(Written by Geoff Garfield)
8 May 2013 - A former head of shiprecycling at the IMO insists proposed tougher regulations on European scrapping could kill off the Hong Kong Convention and its aims at improving standards at scrap yards on the Indian subcontinent
Nikos Mikelis, the former shiprecycling chief at the International Maritime Organisation (IMO), warns that worldwide attempts to raise vessel-recycling standards could soon be scuppered by a European ban on beaching.
Mikelis fears that the still-to-be-ratified Hong Kong International Convention for the Safe and Environmentally Sound Recycling of Ships is in jeopardy if a sequence of meetings beginning this week in Brussels sees Europe introduce tougher, unilateral measures.
“The Hong Kong Convention without Europe is useless because it was developed through the efforts primarily of European countries, as well as Norway and Japan,” Mikelis told TradeWinds. “These were the main drivers.”
So-called “trilogues”, discussions involving the European Parliament and European Council, with the European Commission (EC) effectively as mediator, were scheduled for this week, as well as next Friday and 27 May.
The European Parliament has already voted in favour of measures proposed by rapporteur and Swedish Green Party politician Carl Schlyter that include banning the beaching of ships for demolition and fines for European-flag owners who flout the proposed regulation.
If such a ban enters into force, these owners would be forced to use only European Union (EU)-approved recycling yards, vastly restricting their choice as the huge majority of ships globally currently end their lives on beaches in India, Bangladesh and Pakistan.
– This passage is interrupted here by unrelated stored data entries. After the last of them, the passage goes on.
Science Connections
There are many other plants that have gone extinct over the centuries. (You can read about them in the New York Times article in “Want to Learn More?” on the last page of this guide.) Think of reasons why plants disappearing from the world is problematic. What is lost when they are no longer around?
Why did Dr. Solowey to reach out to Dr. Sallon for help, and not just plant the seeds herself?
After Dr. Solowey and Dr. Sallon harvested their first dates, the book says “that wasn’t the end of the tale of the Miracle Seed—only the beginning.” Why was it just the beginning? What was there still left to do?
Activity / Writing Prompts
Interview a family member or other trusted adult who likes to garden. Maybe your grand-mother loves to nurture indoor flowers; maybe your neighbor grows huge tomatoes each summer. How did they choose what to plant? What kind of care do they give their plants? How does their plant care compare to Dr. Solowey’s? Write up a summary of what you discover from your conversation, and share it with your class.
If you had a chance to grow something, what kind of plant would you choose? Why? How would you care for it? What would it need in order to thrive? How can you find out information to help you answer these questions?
Mikelis, whose new roles include advising cash buyer GMS on responsible shiprecycling, says he is concerned that those Indian subcontinent countries will consider themselves effectively “banned” by Europe and consequently would see no need to ratify the Hong Kong Convention.
“If that happens, then the convention is dead,” said Mikelis.
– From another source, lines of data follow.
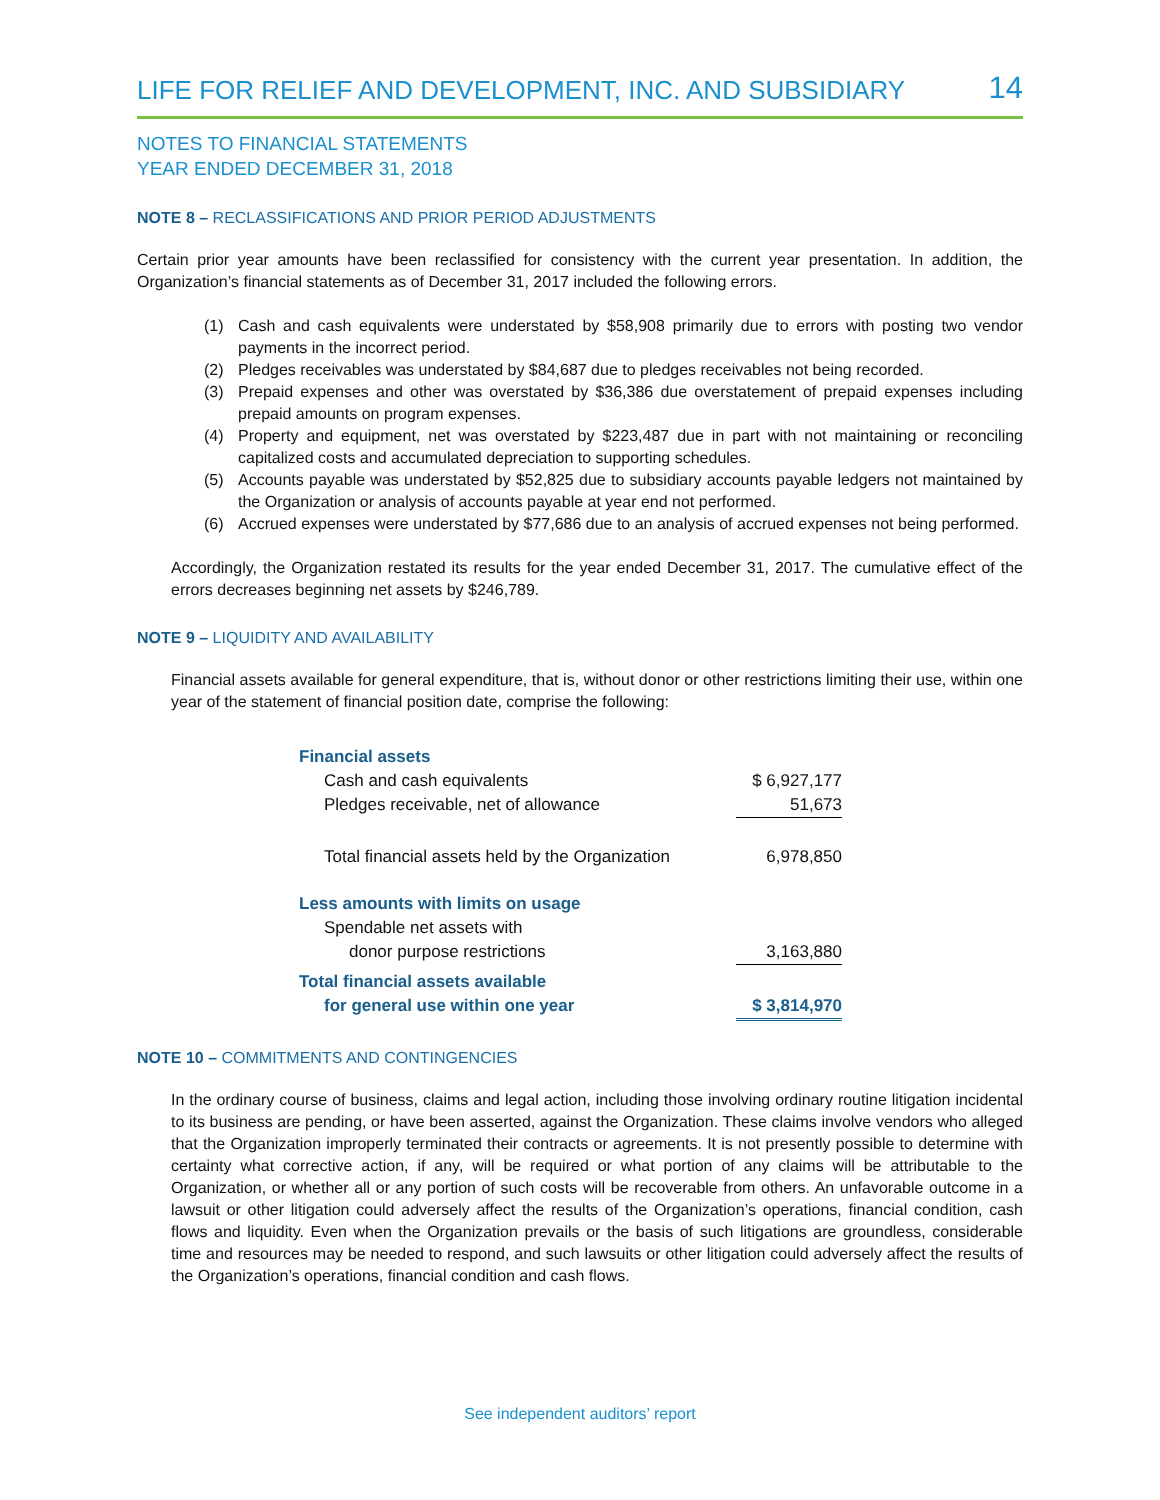LIFE FOR RELIEF AND DEVELOPMENT, INC. AND SUBSIDIARY 14
NOTES TO FINANCIAL STATEMENTS
YEAR ENDED DECEMBER 31, 2018
NOTE 8 – RECLASSIFICATIONS AND PRIOR PERIOD ADJUSTMENTS
Certain prior year amounts have been reclassified for consistency with the current year presentation. In addition, the Organization’s financial statements as of December 31, 2017 included the following errors.
(1) Cash and cash equivalents were understated by $58,908 primarily due to errors with posting two vendor payments in the incorrect period.
(2) Pledges receivables was understated by $84,687 due to pledges receivables not being recorded.
(3) Prepaid expenses and other was overstated by $36,386 due overstatement of prepaid expenses including prepaid amounts on program expenses.
(4) Property and equipment, net was overstated by $223,487 due in part with not maintaining or reconciling capitalized costs and accumulated depreciation to supporting schedules.
(5) Accounts payable was understated by $52,825 due to subsidiary accounts payable ledgers not maintained by the Organization or analysis of accounts payable at year end not performed.
(6) Accrued expenses were understated by $77,686 due to an analysis of accrued expenses not being performed.
Accordingly, the Organization restated its results for the year ended December 31, 2017. The cumulative effect of the errors decreases beginning net assets by $246,789.
NOTE 9 – LIQUIDITY AND AVAILABILITY
Financial assets available for general expenditure, that is, without donor or other restrictions limiting their use, within one year of the statement of financial position date, comprise the following:
| Financial assets | |
| Cash and cash equivalents | $ 6,927,177 |
| Pledges receivable, net of allowance | 51,673 |
| Total financial assets held by the Organization | 6,978,850 |
| Less amounts with limits on usage | |
| Spendable net assets with | |
| donor purpose restrictions | 3,163,880 |
| Total financial assets available | |
| for general use within one year | $ 3,814,970 |
NOTE 10 – COMMITMENTS AND CONTINGENCIES
In the ordinary course of business, claims and legal action, including those involving ordinary routine litigation incidental to its business are pending, or have been asserted, against the Organization. These claims involve vendors who alleged that the Organization improperly terminated their contracts or agreements. It is not presently possible to determine with certainty what corrective action, if any, will be required or what portion of any claims will be attributable to the Organization, or whether all or any portion of such costs will be recoverable from others. An unfavorable outcome in a lawsuit or other litigation could adversely affect the results of the Organization’s operations, financial condition, cash flows and liquidity. Even when the Organization prevails or the basis of such litigations are groundless, considerable time and resources may be needed to respond, and such lawsuits or other litigation could adversely affect the results of the Organization’s operations, financial condition and cash flows.
See independent auditors’ report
No longer would it be possible to satisfy the entry into force conditions that requires ratification by at least one of the two major scrapping nations in south Asia.
‘Cuts out the key nations’
“Also, the spirit of the convention would not be met,” Mikelis said. “It was never designed to control standards in China and Turkey [which do not practise beaching]. It was designed to raise standards in the sub-continent looking 20 years ahead from now. The stupid thing is you cut out the very people you want to upgrade.”
He accuses anti-beaching advocates of lacking “joined-up thinking”, while pedalling slogans.
Mikelis says the Swedish Green Party has close relations with anti-beaching lobbyists Greenpeace and the NGO Shipbreaking Platform — the latter he accuses of wanting “continuous argument and chaos”.
As for the European Parliament, it had not “taken the trouble” to investigate how shipping works and why the Basel Convention on the transboundary movement of hazardous waste had not worked for ships.
Is “castrating” the Hong Kong Convention a clever move?” asked Mikelis.
Schlyter drafted the European Parliament’s environment committee report on shiprecycling, which also proposed a levy on ships using EU ports. But the Strasbourg assembly rejected that element last month. It was aimed at funding the safe scrapping of vessels.
Schlyter argues that most ships are being scrapped illegally in contravention of Basel. He claims a lot of misinformation was circulated by the maritime sector that resulted in the fund plan being defeated by a narrow 299 votes to 292, with 21 abstensions.
There is no indication that the European Council has so far veered from its position of accepting beaching. It is said to support the entry into force of the Hong Kong Convention, although concerns linger within the EC about the time that could take and the bulge of ships now heading for beaches. The EC is prepared to see vessels demolished in non-OECD countries, provided facilities are authorised by Europe.
“I would be gutted if the Hong Kong Convention sits and gathers dust,” concluded Mikelis.
“I know the thing works and it works in a way that means least pain for all parties. It brings improvements where it is needed and it is gradual.”